Hornblower, directing the work on the tackles, heard Pellew’s voice come to him through the speaking trumpet.

“Good luck, Mr Hornblower. Report in three weeks at Gibraltar.”

“Very good, sir. Thank you, sir.”

Hornblower turned back to find a seaman at his elbows knuckling his forehead.

“Beg pardon, sir. But can you hear those cattle bellerin’, sir? ‘Tis mortal hot, an’ ’tis water they want, sir.”

“Hell,” said Hornblower.

He would never get the cattle on board before nightfall. He left a small party at work transferring cargo, and with the rest of the men he began to extemporize a method of watering the unfortunate cattle in the lighter. Half Caroline’s hold space was filled with water barrels and fodder, but it was an awkward business getting water down to the lighter with pump and hose, and the poor brutes down there surged about uncontrollably at the prospect of water. Hornblower saw the lighter heel and almost capsize; one of his men — luckily one who could swim — went hastily overboard from the lighter to avoid being crushed to death.

“Hell,” said Hornblower again, and that was by no means the last time.
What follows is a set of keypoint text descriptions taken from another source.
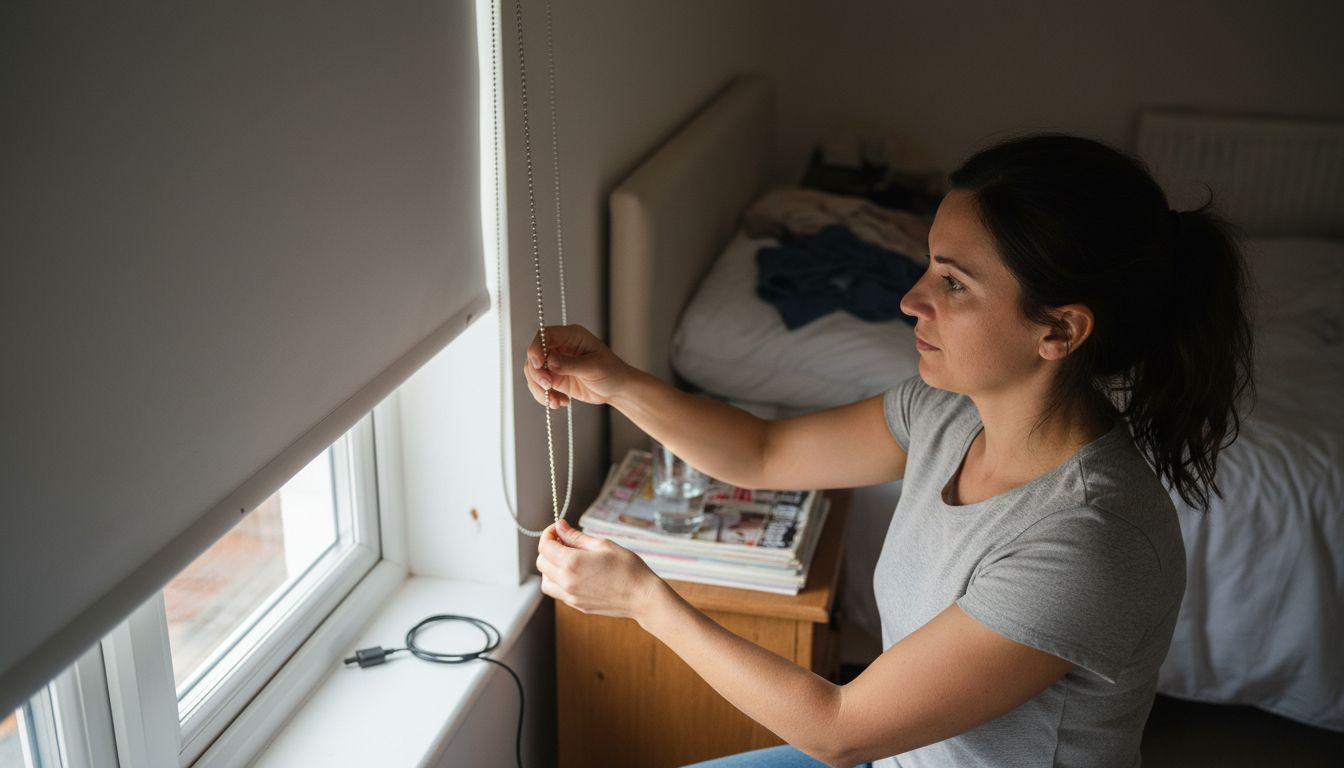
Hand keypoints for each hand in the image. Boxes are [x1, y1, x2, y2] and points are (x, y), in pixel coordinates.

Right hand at [522, 324, 632, 408]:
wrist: (617, 389)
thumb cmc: (612, 372)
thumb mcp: (594, 367)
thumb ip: (570, 364)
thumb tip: (550, 361)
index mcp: (571, 336)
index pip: (544, 335)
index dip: (536, 348)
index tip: (538, 365)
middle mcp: (560, 347)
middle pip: (534, 355)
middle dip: (537, 373)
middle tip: (548, 386)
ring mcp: (556, 363)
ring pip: (533, 372)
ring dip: (540, 388)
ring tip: (556, 401)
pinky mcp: (555, 378)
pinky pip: (540, 386)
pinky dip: (546, 396)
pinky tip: (560, 403)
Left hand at [536, 519, 664, 621]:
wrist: (641, 597)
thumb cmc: (628, 568)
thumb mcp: (603, 545)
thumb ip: (576, 537)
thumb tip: (560, 527)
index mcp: (572, 563)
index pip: (545, 546)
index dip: (548, 533)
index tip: (558, 529)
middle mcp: (566, 582)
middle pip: (541, 563)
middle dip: (549, 548)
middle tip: (565, 541)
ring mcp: (570, 596)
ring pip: (545, 580)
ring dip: (550, 567)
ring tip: (569, 559)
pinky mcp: (576, 605)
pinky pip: (557, 592)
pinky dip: (558, 580)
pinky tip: (576, 573)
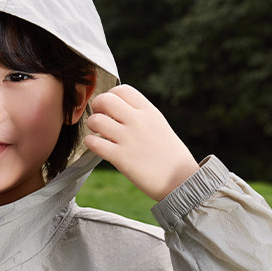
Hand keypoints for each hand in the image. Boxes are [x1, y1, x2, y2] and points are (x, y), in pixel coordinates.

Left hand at [84, 85, 199, 201]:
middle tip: (99, 117)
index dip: (110, 95)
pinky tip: (96, 146)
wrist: (181, 180)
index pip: (122, 90)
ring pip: (96, 120)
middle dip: (97, 107)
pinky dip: (90, 142)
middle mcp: (138, 121)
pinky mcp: (121, 158)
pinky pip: (94, 143)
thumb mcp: (159, 126)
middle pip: (105, 100)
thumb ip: (141, 116)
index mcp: (149, 112)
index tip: (109, 107)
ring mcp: (128, 139)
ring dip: (92, 125)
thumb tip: (121, 111)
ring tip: (98, 133)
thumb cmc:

Without any skilled advice he was having to learn the business of managing livestock at sea; each moment brought its lessons. A naval officer on active service indeed found himself engaged on strange duties. It was well after dark before Hornblower called a halt to the labours of his men, and it was before dawn that he roused them up to work again. It was still early in the morning that the last of the grain sacks was stowed away and Hornblower had to face the operation of swaying up the cattle from the lighter. After their night down there, with little water and less food, they were in no mood to be trifled with, but it was easier at first while they were crowded together. A bellyband was slipped round the nearest, the tackle hooked on, and the animal was swayed up, lowered to the deck through an opening in the gangways, and herded into one of the stalls with ease. The seamen, shouting and waving their shirts, thought it was great fun, but they were not sure when the next one, released from its bellyband, went on the rampage and chased them about the deck, threatening death with its horns, until it wandered into its stall where the bar could be promptly dropped to shut it in. Hornblower, looking at the sun rising rapidly in the east, did not think it fun at all.